§ **Short problem**
Reproduce word for word the stretch of the listing below from the line containing "collectors: H. H. Bartlett" through the end of the listing, with the pictures omitted.
BEGIN
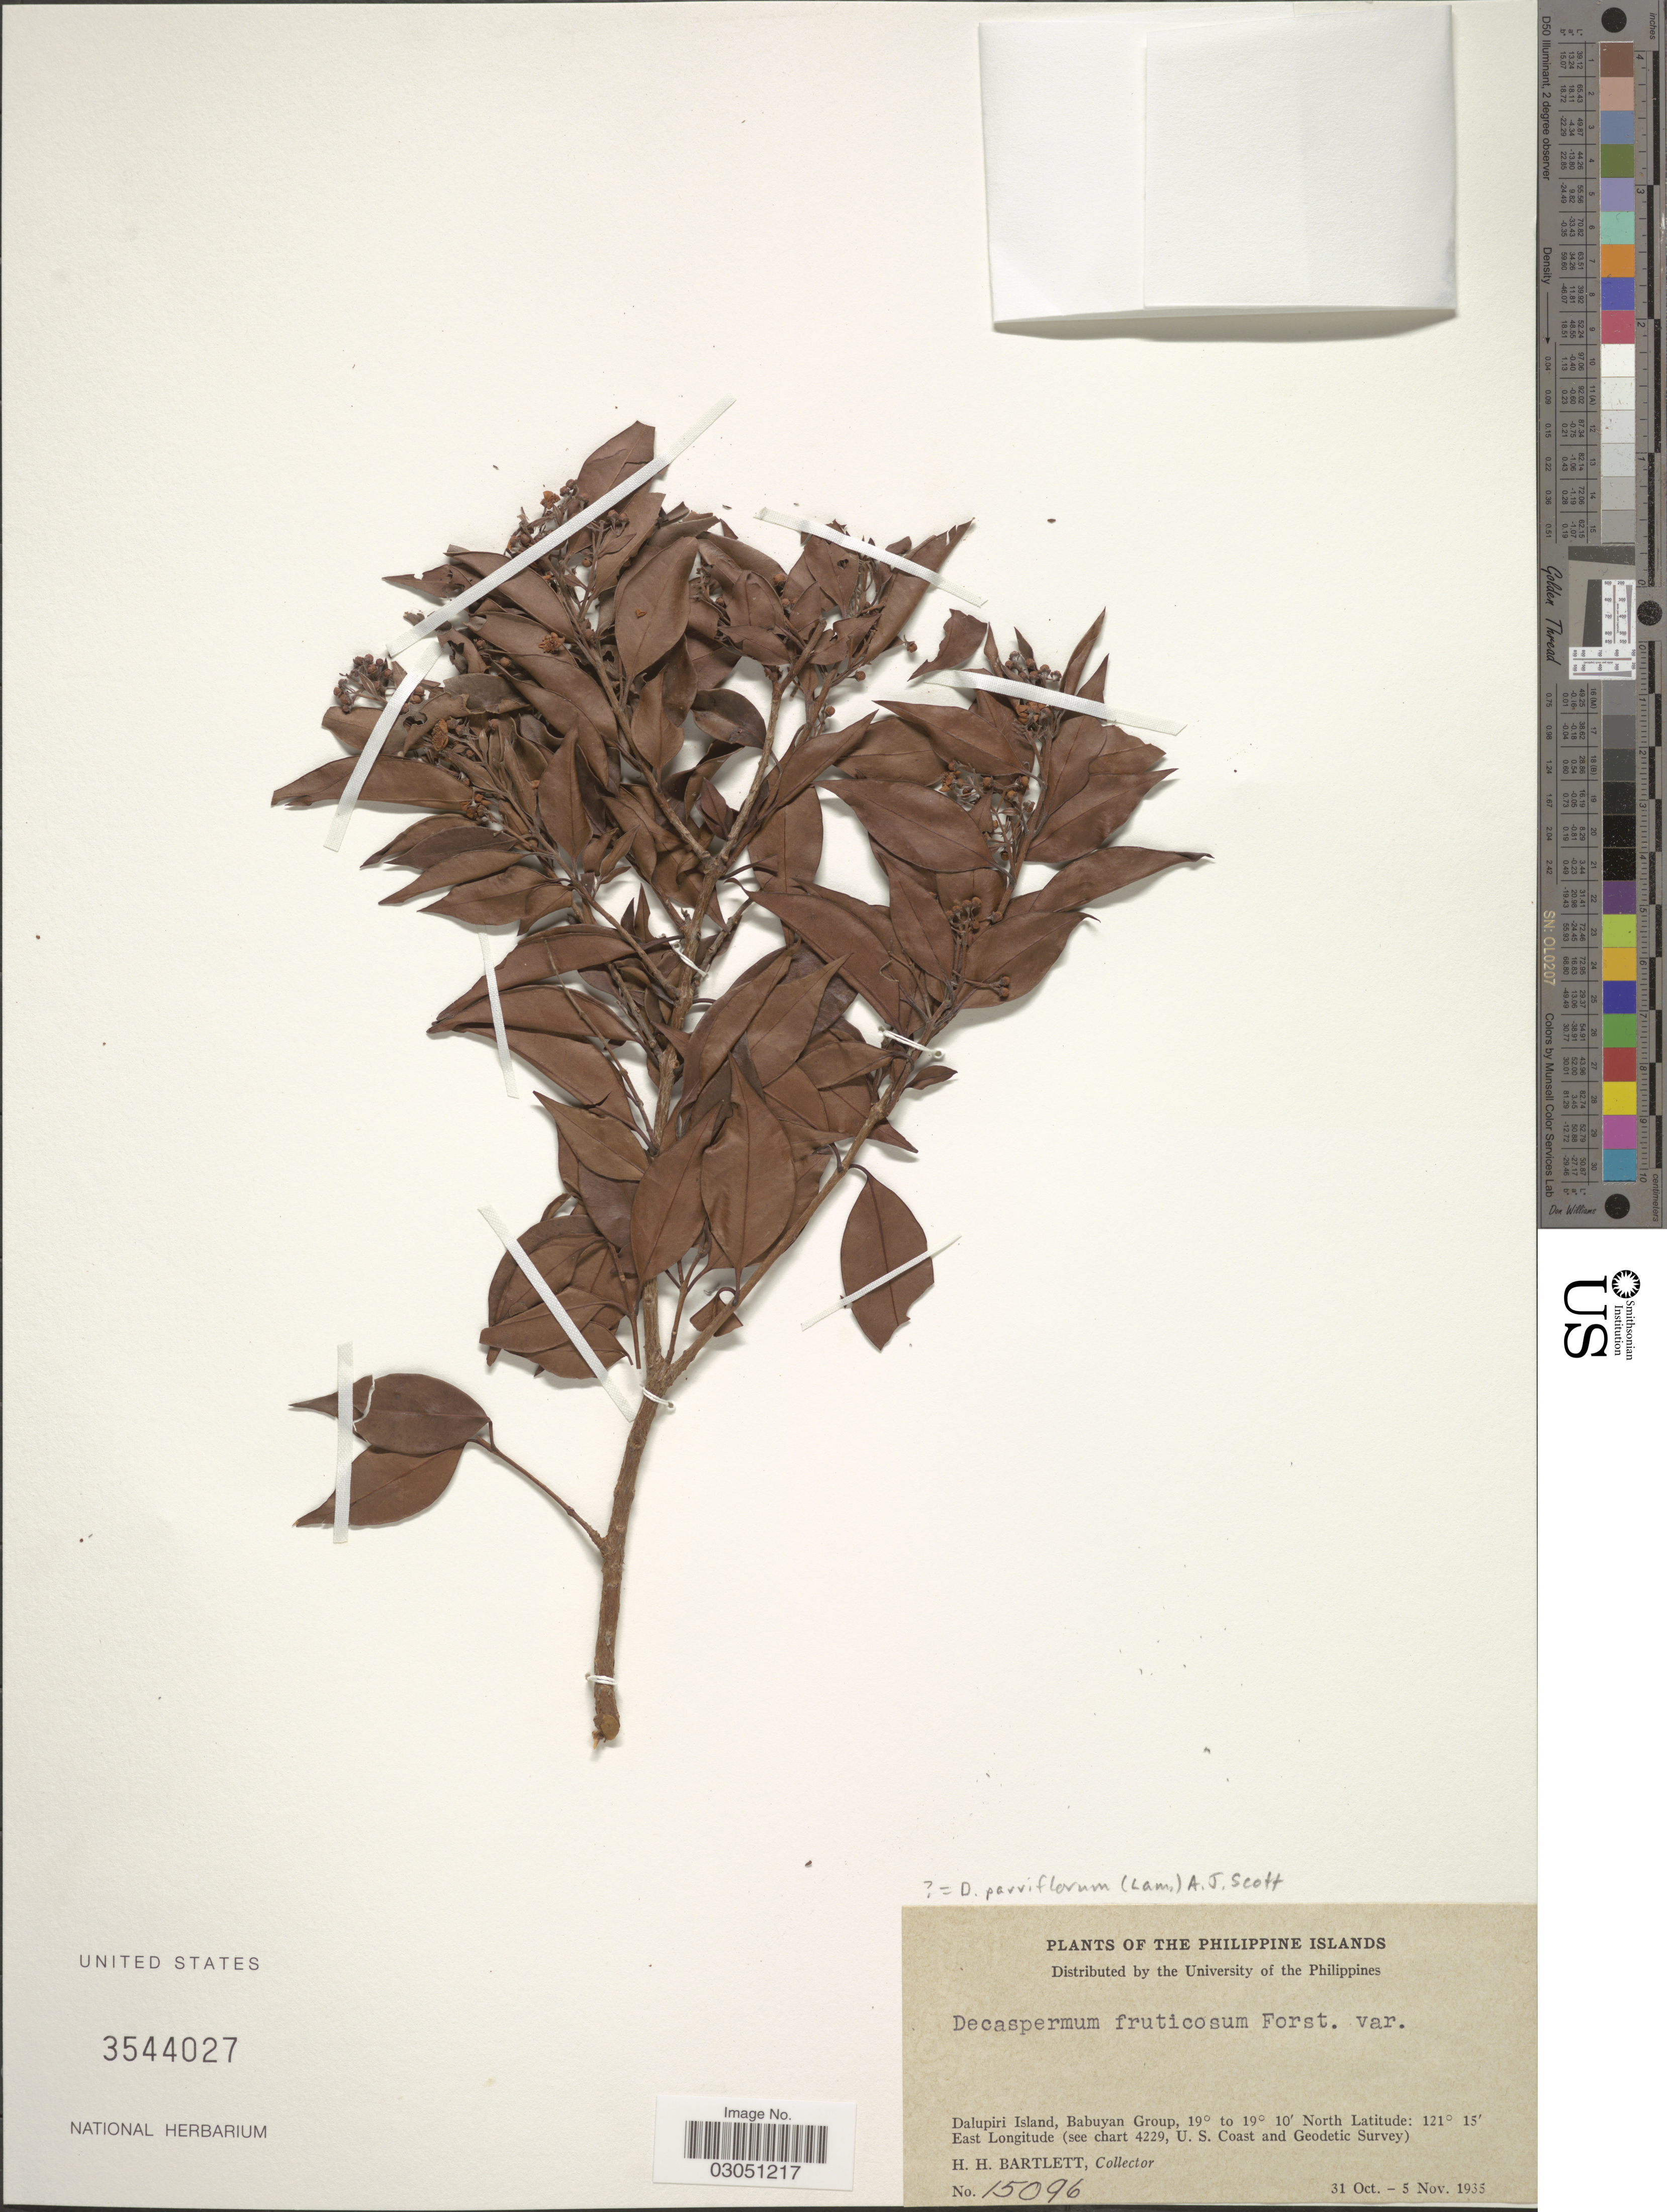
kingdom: Plantae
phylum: Tracheophyta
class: Magnoliopsida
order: Myrtales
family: Myrtaceae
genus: Decaspermum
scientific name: Decaspermum fruticosum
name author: J.R. Forst. & G. Forst.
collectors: H. H. Bartlett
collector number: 15096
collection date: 1935-10-31/1935-11-05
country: Philippines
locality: The Philippine Islands, Dalupiri Island, Babuyan Group.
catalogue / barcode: US 3544027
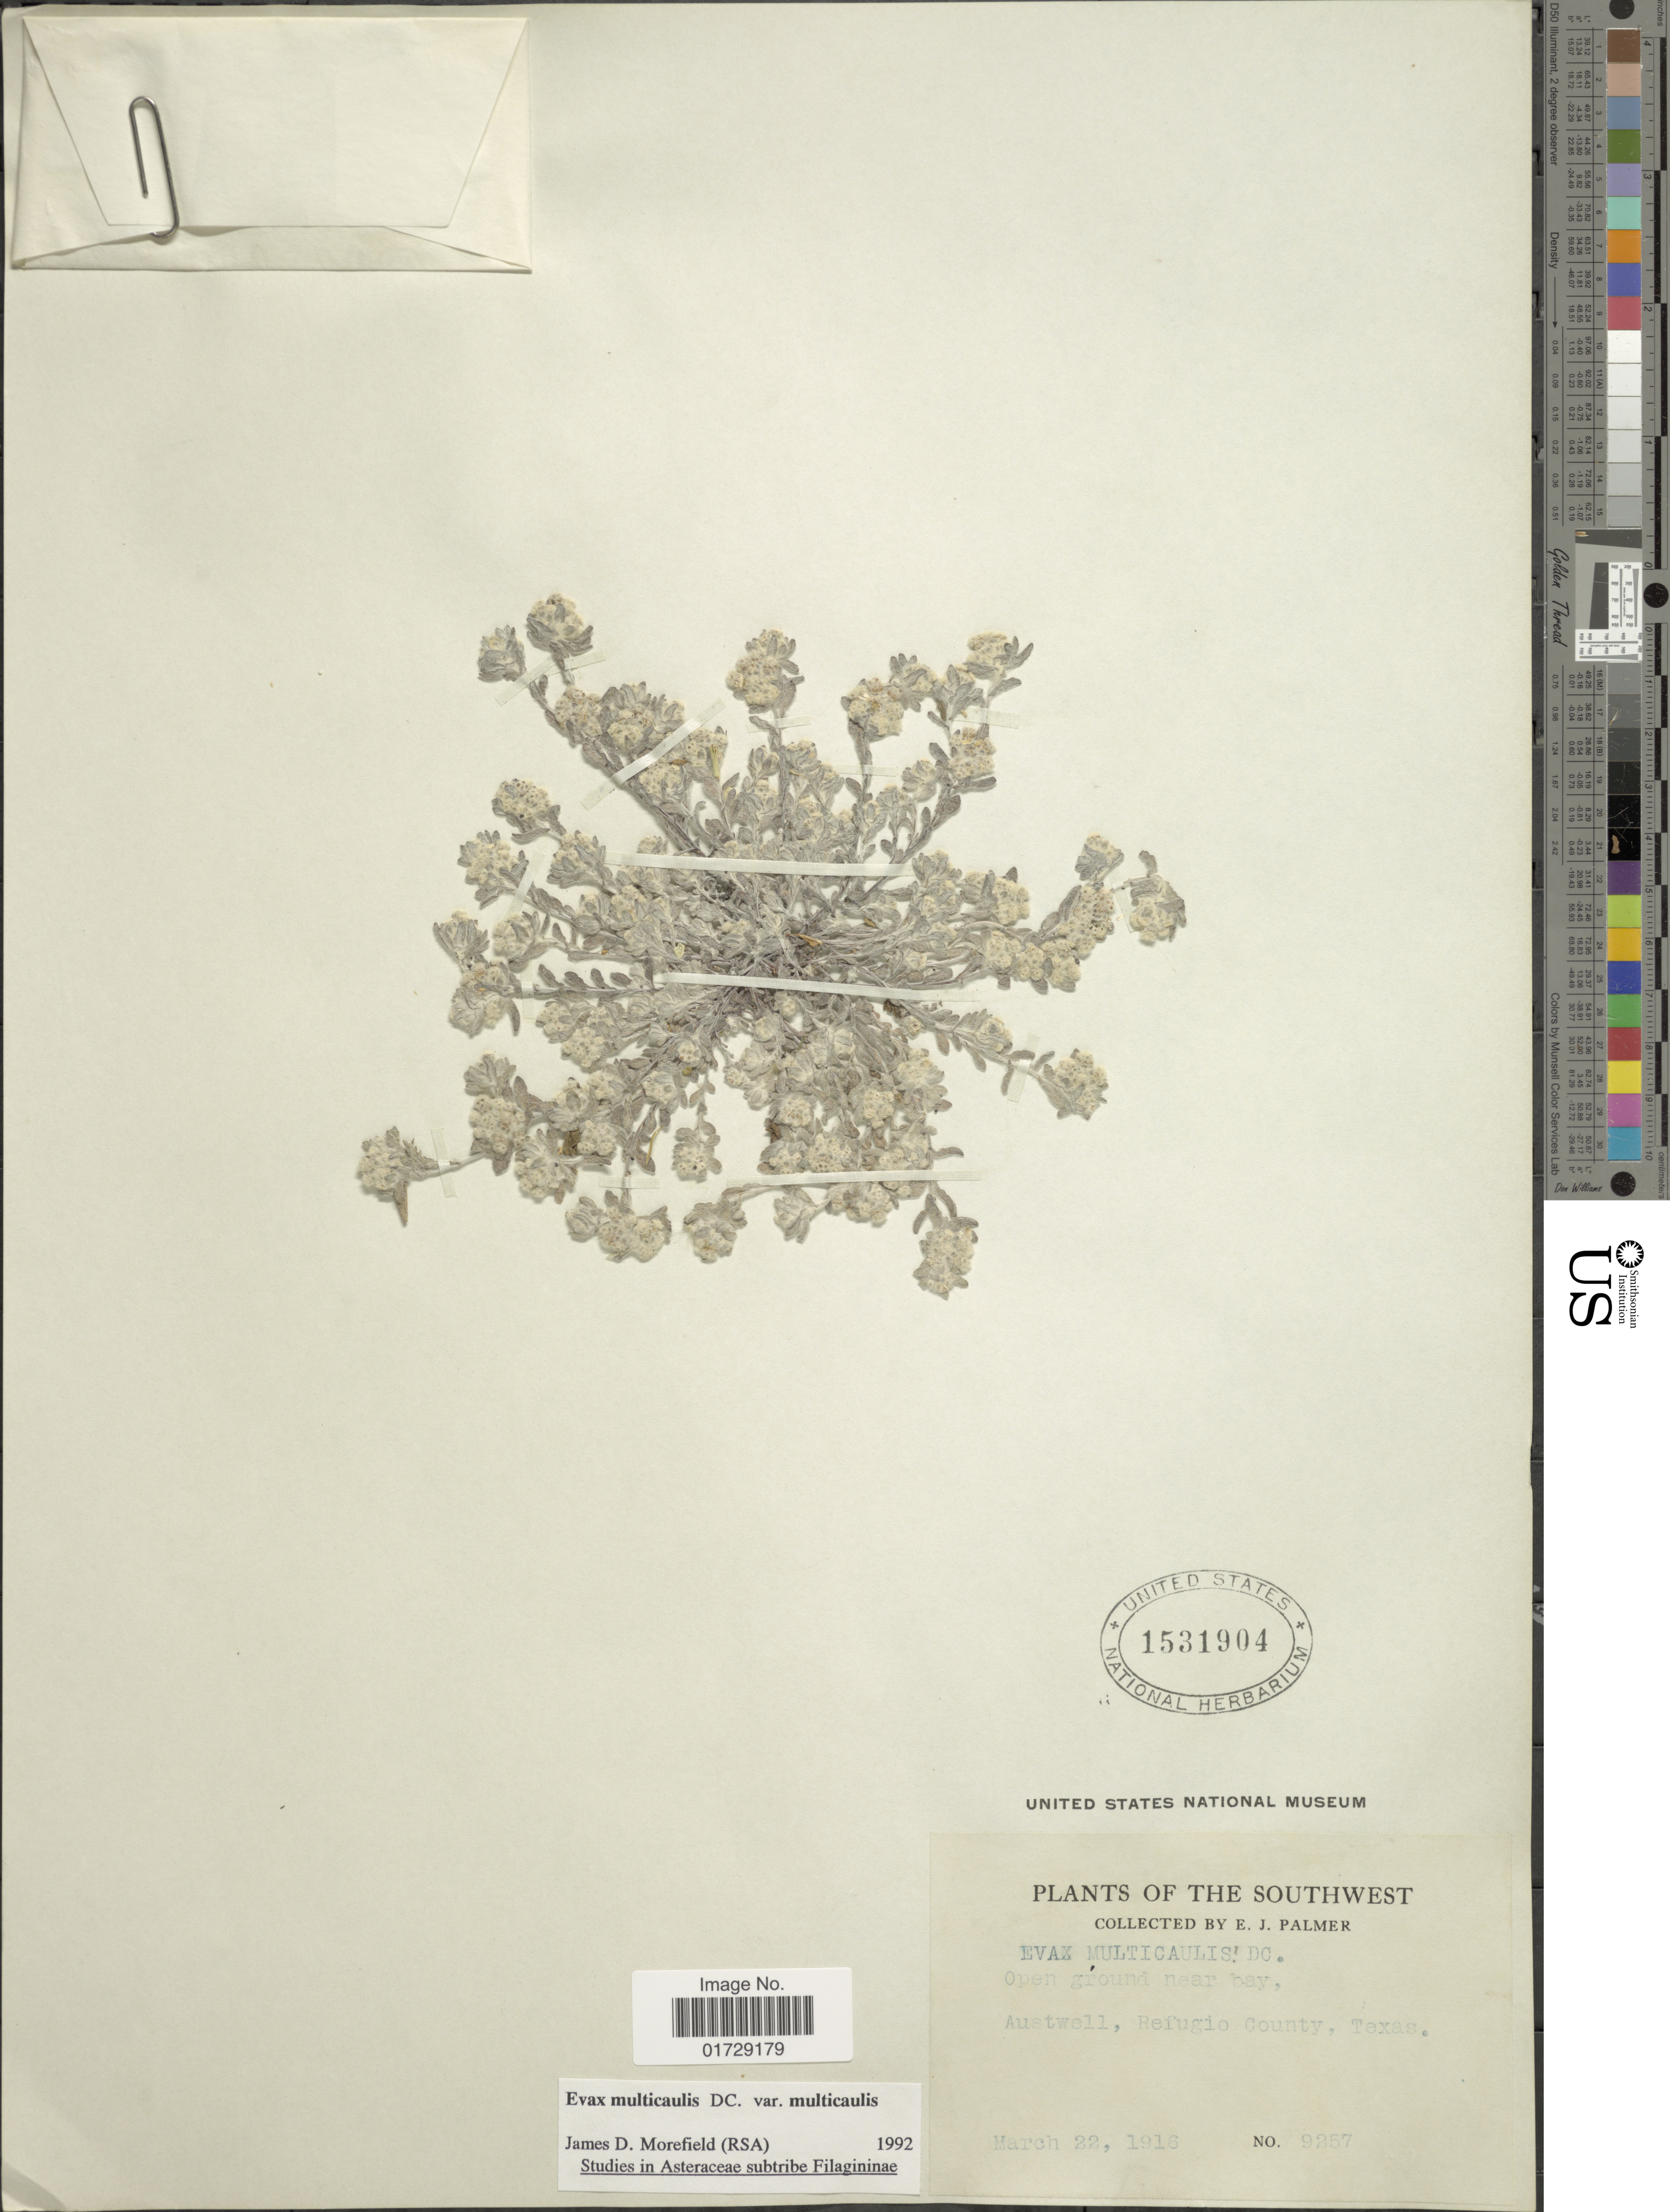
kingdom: Plantae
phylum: Tracheophyta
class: Magnoliopsida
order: Asterales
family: Asteraceae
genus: Evax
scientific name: Evax multicaulis var. multicaulis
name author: DC.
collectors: E. J. Palmer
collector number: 9257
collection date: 1916-03-22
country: United States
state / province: Texas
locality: Austwell, Refugio County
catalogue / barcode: US 1531904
END
§ **Result of the task**
collectors: H. H. Bartlett
collector number: 15096
collection date: 1935-10-31/1935-11-05
country: Philippines
locality: The Philippine Islands, Dalupiri Island, Babuyan Group.
catalogue / barcode: US 3544027
kingdom: Plantae
phylum: Tracheophyta
class: Magnoliopsida
order: Asterales
family: Asteraceae
genus: Evax
scientific name: Evax multicaulis var. multicaulis
name author: DC.
collectors: E. J. Palmer
collector number: 9257
collection date: 1916-03-22
country: United States
state / province: Texas
locality: Austwell, Refugio County
catalogue / barcode: US 1531904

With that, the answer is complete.